Seoul and Washington have finally gotten what they wanted. Will this open a door to future peace on the Korean Peninsula? That will depend upon North Korea's response.
North Korea's reaction was a surprise. The world must now re-evaluate the rationality of the Kim dynasty, father and son. Of course, some think Pyongyang merely responded to intense pressure from the Washington/Seoul alliance, and finally saw the light. If a similar incident occurs in the future, some say, one must respond in an equally hard line manner. Tolerance and concessions have already been shown to be the wrong way.
But from another perspective, one might simply conclude that Pyongyang's military tactics have reached a point of diminishing returns. While the two sides harangued each other, former US Secretary of Energy and current New Mexico Governor Bill Richardson was invited to North Korea. He was accompanied by reporters from the New York Times and CNN. Pyongyang was sending a message. It wanted direct talks with Washington.

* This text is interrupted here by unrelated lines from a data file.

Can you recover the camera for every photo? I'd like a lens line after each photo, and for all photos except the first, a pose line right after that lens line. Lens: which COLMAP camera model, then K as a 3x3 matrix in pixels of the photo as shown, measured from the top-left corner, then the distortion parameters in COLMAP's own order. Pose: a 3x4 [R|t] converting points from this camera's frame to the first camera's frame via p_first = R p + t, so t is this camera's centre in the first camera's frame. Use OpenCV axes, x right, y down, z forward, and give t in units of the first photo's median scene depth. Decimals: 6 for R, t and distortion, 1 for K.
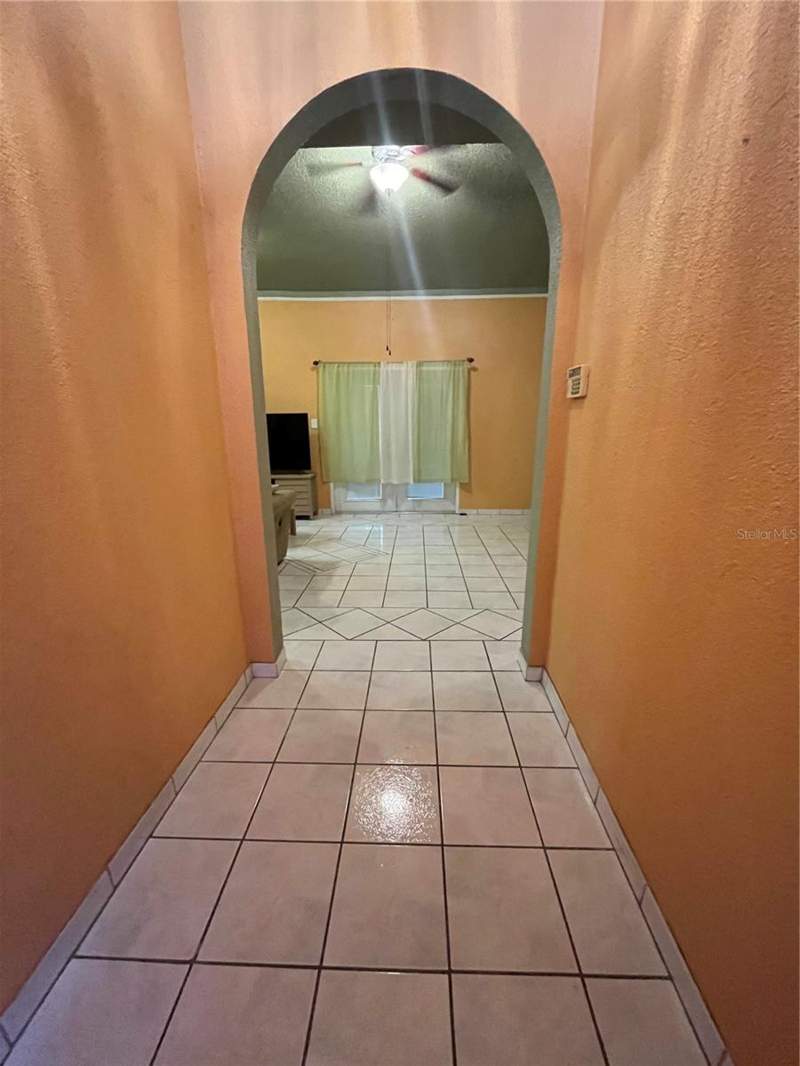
lens RADIAL K [[431.9, 0, 403.9], [0, 431.9, 531.3], [0, 0, 1]] dist [-0.001043, 0.000419]
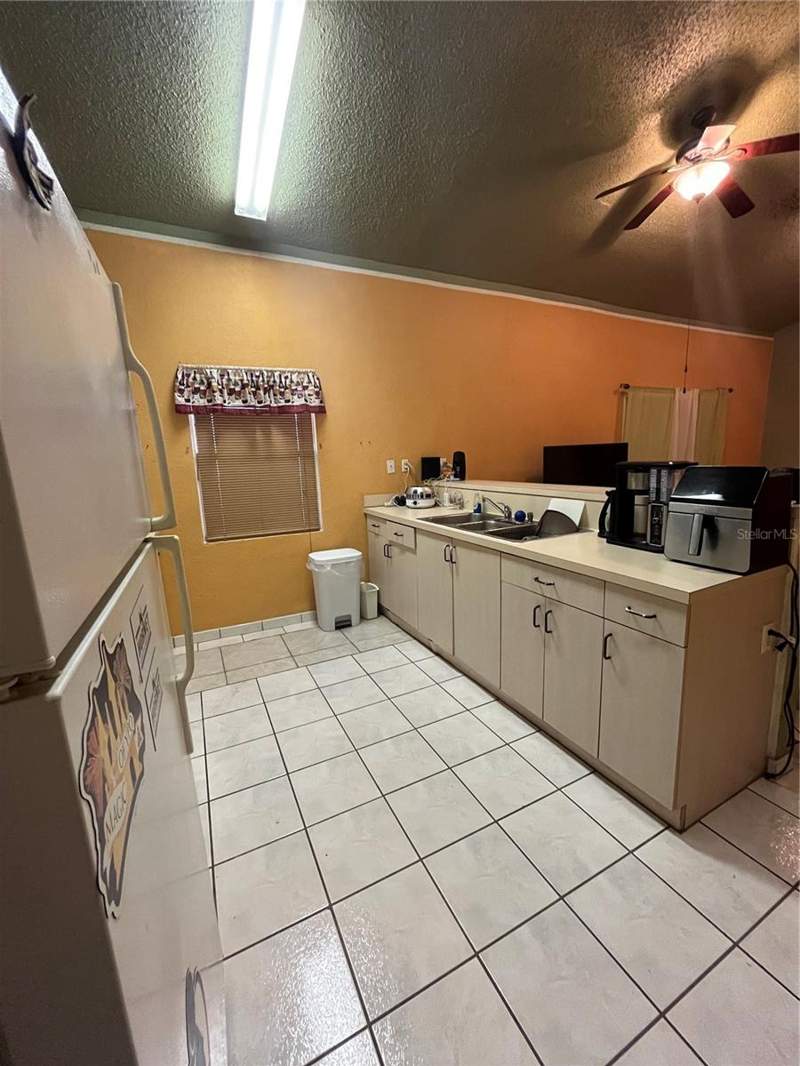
lens RADIAL K [[431.9, 0, 402.5], [0, 431.9, 528.4], [0, 0, 1]] dist [-0.001043, 0.000419]
pose [[0.880837, -0.106084, 0.461381, -1.052253], [0.144625, 0.988279, -0.048876, -0.122541], [-0.450788, 0.109779, 0.885855, 0.445735]]
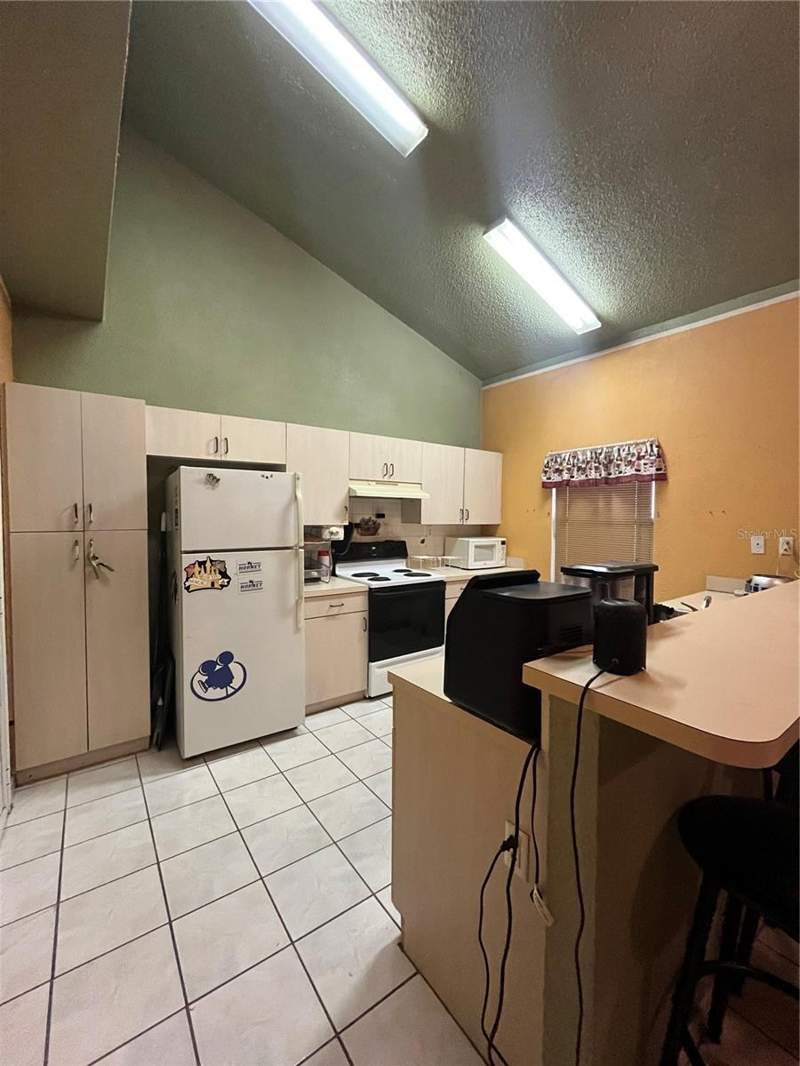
lens RADIAL K [[431.9, 0, 407.8], [0, 431.9, 528.7], [0, 0, 1]] dist [-0.001043, 0.000419]
pose [[0.625241, 0.038671, -0.779473, -0.611190], [-0.206098, 0.971497, -0.117121, -0.128837], [0.752726, 0.233877, 0.615390, 0.420511]]
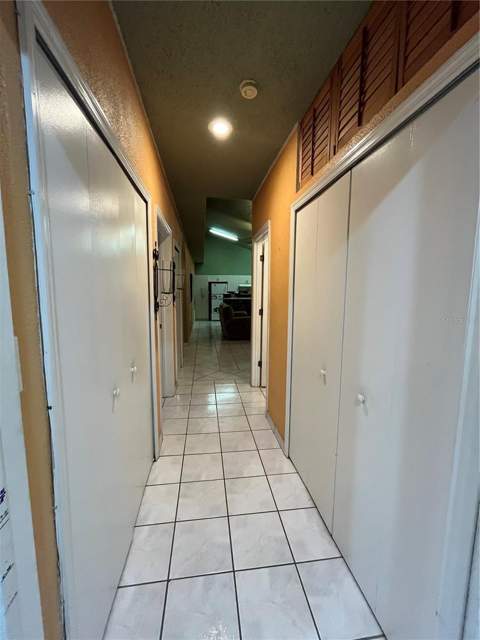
lens RADIAL K [[259.3, 0, 244.4], [0, 259.3, 319.3], [0, 0, 1]] dist [-0.001043, 0.000419]
pose [[0.163174, 0.112141, -0.980203, 1.007490], [-0.250989, 0.965550, 0.068683, -0.124942], [0.954138, 0.234813, 0.185699, 0.433306]]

According to reports, Richardson met with senior officials under Kim Jong-il. Last year, International Atomic Energy Agency personnel were expelled from the country. North Korea has agreed to allow them back in. It has also agreed to sell 12,000 fuel rods, reassuring the West that they will not be transferred to Iran. It has even agreed to set up a military hot line with the tripartite mission. Such concessions are substantial. They show that North Korea is undergoing transition. It is paving the way for future contacts and reconciliation.
North Korea was wrong to engage in provocation. But whether a such a strong response was necessary is debatable. Moscow and Beijing proposed an emergency sesson of the UN Security Council, not without reason. If North Korea retaliated violently, and war suddenly erupted, the entire world could be caught in the crossfire. Washington and Seoul engaged in a high stakes gamble. In order to have a war, both sides must be determined to fight. Fortunately, both North and South Korea knew they were ill-prepared to fight a war. North Korea is small. It has long relied on bluster to get what it wants. But do the US and South Korea, who are more powerful, really want to play the same game? This is a question worth considering.